[Opening RECORDS FOR THE TASK section]

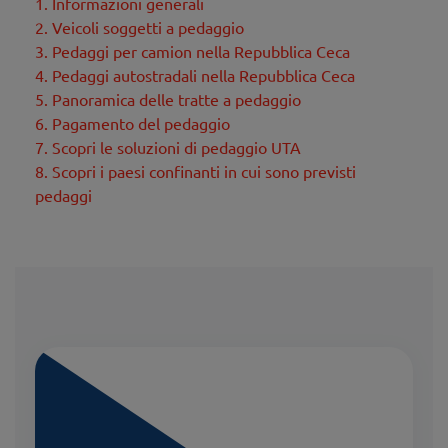
1. Informazioni generali
2. Veicoli soggetti a pedaggio
3. Pedaggi per camion nella Repubblica Ceca
4. Pedaggi autostradali nella Repubblica Ceca
5. Panoramica delle tratte a pedaggio
6. Pagamento del pedaggio
7. Scopri le soluzioni di pedaggio UTA
8. Scopri i paesi confinanti in cui sono previsti
pedaggi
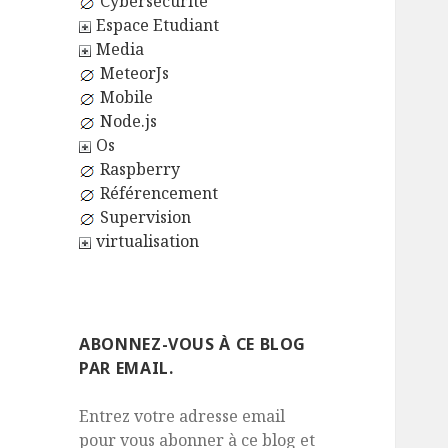
Cybersécurité
Espace Etudiant
Media
MeteorJs
Mobile
Node.js
Os
Raspberry
Référencement
Supervision
virtualisation
ABONNEZ-VOUS À CE BLOG
PAR EMAIL.
Entrez votre adresse email
pour vous abonner à ce blog et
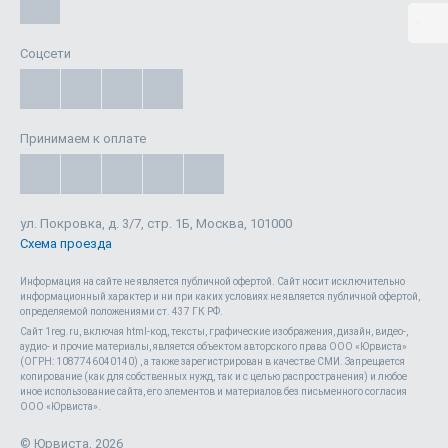
Соцсети
Принимаем к оплате
ул. Покровка, д. 3/7, стр. 1Б, Москва, 101000
Схема проезда
Информация на сайте не является публичной офертой. Cайт носит исключительно
информационный характер и ни при каких условиях не является публичной офертой,
определяемой положениями ст. 437 ГК РФ.
Сайт 1reg.ru, включая html-код, тексты, графические изображения, дизайн, видео-,
аудио- и прочие материалы, является объектом авторского права ООО «Юрвиста»
(ОГРН: 1087746040140) , а также зарегистрирован в качестве СМИ. Запрещается
копирование (как для собственных нужд, так и с целью распространения) и любое
иное использование сайта, его элементов и материалов без письменного согласия
Положения об обработке персональных данных
ООО «Юрвиста».
согласие на обработку персональных данных метрическими
программами
© Юрвиста, 2026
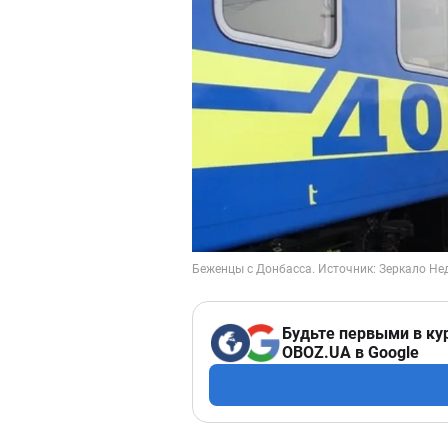
Будьте первыми в ку
OBOZ.UA в Google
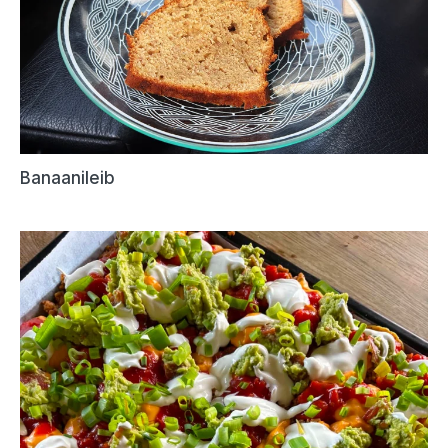
Banaanileib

[Closing RECORDS FOR THE TASK section]

Return only the number of lines in the entries above that contain the word "Repubblica".

2